Collection entries:
☆ ☆ ☆

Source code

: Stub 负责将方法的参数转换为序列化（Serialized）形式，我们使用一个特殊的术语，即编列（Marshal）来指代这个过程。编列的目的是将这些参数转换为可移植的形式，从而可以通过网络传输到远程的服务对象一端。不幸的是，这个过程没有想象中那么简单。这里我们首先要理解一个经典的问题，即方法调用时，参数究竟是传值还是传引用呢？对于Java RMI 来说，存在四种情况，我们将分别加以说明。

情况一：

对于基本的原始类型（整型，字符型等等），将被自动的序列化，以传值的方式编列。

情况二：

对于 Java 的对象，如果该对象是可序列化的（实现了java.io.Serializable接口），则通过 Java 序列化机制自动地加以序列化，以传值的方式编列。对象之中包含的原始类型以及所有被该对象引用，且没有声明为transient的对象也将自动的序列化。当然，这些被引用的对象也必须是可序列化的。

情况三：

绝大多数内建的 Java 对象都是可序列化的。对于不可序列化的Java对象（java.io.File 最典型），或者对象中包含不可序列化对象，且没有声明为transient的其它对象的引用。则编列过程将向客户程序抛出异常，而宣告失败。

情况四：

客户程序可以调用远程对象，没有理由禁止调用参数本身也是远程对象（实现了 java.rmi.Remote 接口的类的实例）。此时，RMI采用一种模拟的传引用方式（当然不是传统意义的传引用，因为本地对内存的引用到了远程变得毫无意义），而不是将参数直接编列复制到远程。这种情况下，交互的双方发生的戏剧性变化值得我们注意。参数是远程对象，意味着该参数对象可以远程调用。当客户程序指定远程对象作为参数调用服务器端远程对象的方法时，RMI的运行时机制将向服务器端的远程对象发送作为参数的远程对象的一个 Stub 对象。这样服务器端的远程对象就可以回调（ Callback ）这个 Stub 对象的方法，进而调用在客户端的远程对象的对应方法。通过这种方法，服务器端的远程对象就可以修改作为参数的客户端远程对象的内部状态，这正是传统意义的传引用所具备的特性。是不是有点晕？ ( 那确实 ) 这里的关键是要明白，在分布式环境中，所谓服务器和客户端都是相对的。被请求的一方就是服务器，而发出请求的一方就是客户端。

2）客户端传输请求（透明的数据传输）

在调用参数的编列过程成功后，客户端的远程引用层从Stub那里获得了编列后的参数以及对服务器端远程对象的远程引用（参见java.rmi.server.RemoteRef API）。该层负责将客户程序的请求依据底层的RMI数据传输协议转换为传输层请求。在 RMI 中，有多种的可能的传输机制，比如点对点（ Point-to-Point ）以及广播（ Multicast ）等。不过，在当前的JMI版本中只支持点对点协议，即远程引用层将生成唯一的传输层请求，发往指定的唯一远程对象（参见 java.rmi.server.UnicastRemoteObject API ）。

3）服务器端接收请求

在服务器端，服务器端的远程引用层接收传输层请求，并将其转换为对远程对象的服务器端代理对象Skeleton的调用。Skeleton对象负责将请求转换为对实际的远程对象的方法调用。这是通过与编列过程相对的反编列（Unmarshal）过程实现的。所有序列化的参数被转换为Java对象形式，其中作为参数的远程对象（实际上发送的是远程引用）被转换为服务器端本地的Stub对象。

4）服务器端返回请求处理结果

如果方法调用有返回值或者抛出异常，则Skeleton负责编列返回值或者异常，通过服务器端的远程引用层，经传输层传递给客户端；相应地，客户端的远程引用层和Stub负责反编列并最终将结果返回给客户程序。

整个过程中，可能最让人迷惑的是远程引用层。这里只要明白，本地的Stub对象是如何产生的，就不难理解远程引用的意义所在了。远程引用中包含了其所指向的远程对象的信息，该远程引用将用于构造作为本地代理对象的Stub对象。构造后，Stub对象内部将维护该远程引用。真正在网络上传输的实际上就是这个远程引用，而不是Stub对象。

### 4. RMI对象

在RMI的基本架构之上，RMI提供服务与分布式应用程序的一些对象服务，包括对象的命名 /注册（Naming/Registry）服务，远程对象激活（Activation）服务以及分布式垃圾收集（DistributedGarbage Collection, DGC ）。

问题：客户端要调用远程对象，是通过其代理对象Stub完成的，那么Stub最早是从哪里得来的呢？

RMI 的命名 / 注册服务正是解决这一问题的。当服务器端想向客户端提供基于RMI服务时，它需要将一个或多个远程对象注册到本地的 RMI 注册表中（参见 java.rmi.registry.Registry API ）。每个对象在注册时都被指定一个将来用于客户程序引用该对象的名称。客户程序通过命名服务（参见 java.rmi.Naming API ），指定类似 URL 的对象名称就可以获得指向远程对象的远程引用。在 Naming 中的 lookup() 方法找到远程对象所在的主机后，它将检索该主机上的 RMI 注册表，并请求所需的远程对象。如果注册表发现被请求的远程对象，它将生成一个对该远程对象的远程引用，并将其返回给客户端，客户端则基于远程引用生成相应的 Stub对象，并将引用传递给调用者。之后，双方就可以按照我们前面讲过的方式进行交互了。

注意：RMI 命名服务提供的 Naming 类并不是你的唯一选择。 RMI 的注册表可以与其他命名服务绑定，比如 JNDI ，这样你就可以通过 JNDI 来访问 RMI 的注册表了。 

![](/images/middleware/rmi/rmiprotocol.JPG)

☆ ☆ ☆

## What to do
The stretch of entries above that starts with the line containing "2）客户端传输请求（透明的数据传输）" and goes on through the line containing "如果方法调用有返回值或者抛出" is to be transcribed exactly, and no other line is to be transcribed.

## Answer section
2）客户端传输请求（透明的数据传输）

在调用参数的编列过程成功后，客户端的远程引用层从Stub那里获得了编列后的参数以及对服务器端远程对象的远程引用（参见java.rmi.server.RemoteRef API）。该层负责将客户程序的请求依据底层的RMI数据传输协议转换为传输层请求。在 RMI 中，有多种的可能的传输机制，比如点对点（ Point-to-Point ）以及广播（ Multicast ）等。不过，在当前的JMI版本中只支持点对点协议，即远程引用层将生成唯一的传输层请求，发往指定的唯一远程对象（参见 java.rmi.server.UnicastRemoteObject API ）。

3）服务器端接收请求

在服务器端，服务器端的远程引用层接收传输层请求，并将其转换为对远程对象的服务器端代理对象Skeleton的调用。Skeleton对象负责将请求转换为对实际的远程对象的方法调用。这是通过与编列过程相对的反编列（Unmarshal）过程实现的。所有序列化的参数被转换为Java对象形式，其中作为参数的远程对象（实际上发送的是远程引用）被转换为服务器端本地的Stub对象。

4）服务器端返回请求处理结果

如果方法调用有返回值或者抛出异常，则Skeleton负责编列返回值或者异常，通过服务器端的远程引用层，经传输层传递给客户端；相应地，客户端的远程引用层和Stub负责反编列并最终将结果返回给客户程序。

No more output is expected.